• **Chart interpretation records**:
################

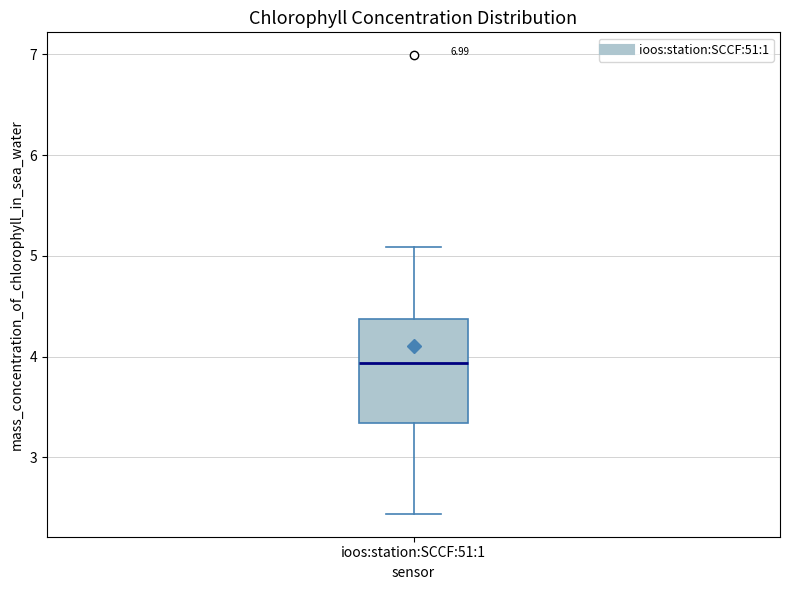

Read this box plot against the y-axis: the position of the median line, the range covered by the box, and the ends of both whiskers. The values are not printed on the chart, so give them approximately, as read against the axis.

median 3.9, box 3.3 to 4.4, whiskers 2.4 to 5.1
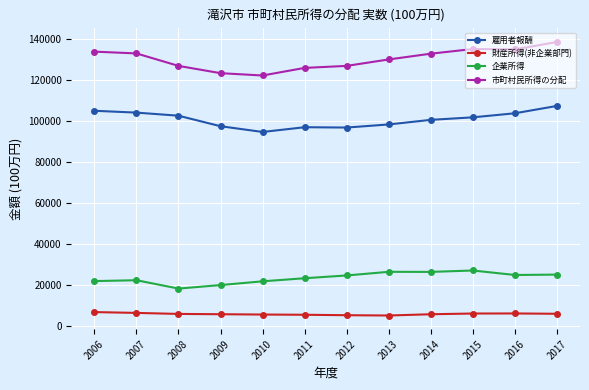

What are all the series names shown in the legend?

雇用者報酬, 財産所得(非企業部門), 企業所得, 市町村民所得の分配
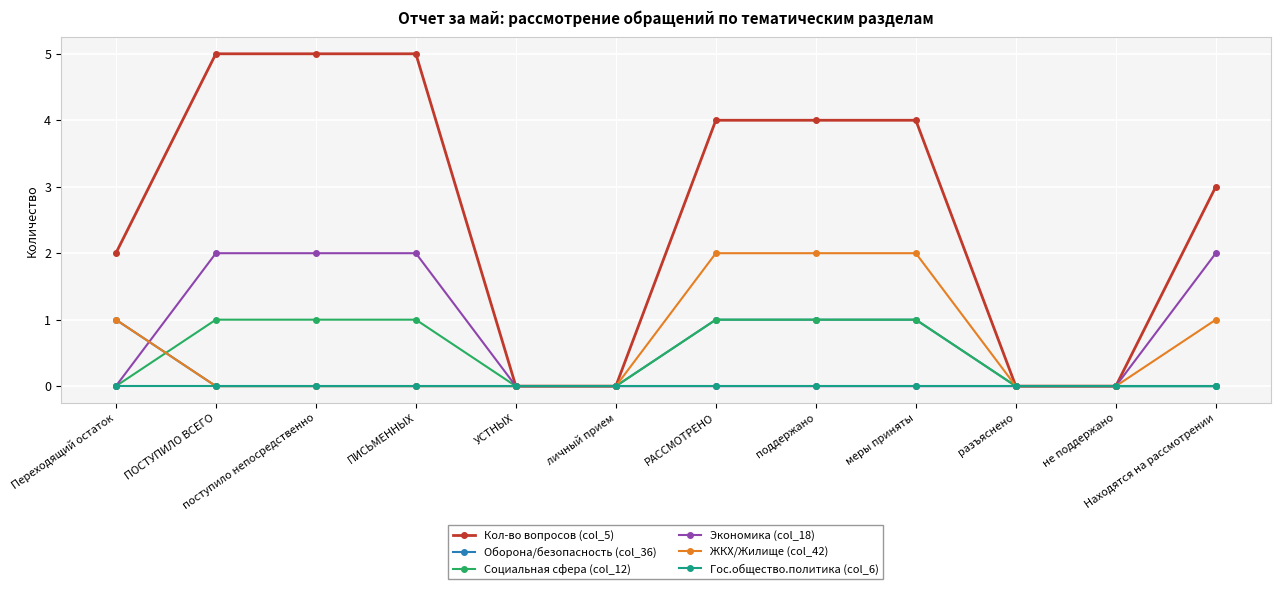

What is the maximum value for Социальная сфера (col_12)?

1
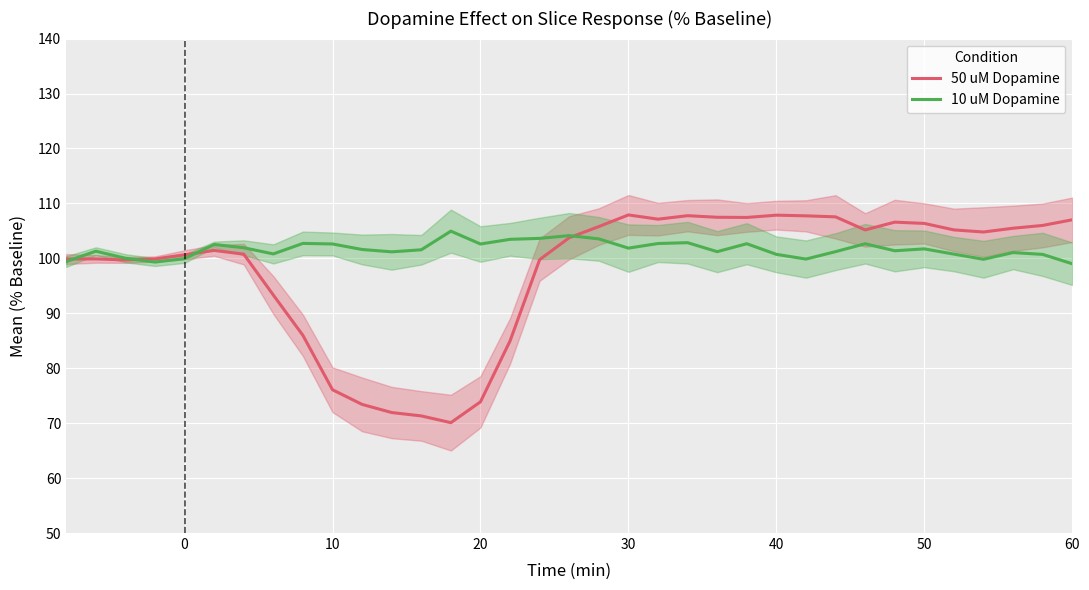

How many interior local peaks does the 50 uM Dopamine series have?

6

################

• **What this task involves**:
Please write out all of the records above word for word, leaving the pictures out.

• **Final answer**:
Read this box plot against the y-axis: the position of the median line, the range covered by the box, and the ends of both whiskers. The values are not printed on the chart, so give them approximately, as read against the axis.

median 3.9, box 3.3 to 4.4, whiskers 2.4 to 5.1

What are all the series names shown in the legend?

雇用者報酬, 財産所得(非企業部門), 企業所得, 市町村民所得の分配

What is the maximum value for Социальная сфера (col_12)?

1

How many interior local peaks does the 50 uM Dopamine series have?

6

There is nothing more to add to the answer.